Problem details
Filter the records below for the word "tích". Copy each line that holds it.

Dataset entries
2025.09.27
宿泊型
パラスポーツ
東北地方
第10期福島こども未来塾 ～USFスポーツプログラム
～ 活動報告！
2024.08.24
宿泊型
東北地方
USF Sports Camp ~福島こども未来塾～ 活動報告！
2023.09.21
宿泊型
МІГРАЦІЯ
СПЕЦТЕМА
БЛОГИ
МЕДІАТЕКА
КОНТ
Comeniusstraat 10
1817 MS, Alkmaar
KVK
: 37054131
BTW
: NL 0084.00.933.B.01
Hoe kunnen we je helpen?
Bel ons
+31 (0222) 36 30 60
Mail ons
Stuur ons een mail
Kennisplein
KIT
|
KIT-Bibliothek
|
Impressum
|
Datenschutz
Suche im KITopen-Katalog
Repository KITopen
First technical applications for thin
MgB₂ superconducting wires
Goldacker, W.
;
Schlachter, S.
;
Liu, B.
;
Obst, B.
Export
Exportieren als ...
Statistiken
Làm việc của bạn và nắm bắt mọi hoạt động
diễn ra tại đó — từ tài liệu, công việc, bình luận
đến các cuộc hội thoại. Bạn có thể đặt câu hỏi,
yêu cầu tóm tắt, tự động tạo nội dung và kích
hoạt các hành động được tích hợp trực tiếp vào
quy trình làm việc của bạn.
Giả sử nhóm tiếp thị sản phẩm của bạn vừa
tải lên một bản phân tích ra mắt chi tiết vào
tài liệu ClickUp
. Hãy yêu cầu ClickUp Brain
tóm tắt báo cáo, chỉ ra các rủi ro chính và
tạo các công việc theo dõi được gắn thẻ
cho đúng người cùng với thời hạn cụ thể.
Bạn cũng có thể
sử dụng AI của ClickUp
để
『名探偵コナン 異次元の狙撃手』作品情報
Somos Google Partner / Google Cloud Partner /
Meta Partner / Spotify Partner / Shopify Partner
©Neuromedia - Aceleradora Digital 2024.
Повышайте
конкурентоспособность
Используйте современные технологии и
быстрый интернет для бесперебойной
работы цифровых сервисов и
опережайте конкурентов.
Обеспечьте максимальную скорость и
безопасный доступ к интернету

Answer for the task
hoạt các hành động được tích hợp trực tiếp vào
tải lên một bản phân tích ra mắt chi tiết vào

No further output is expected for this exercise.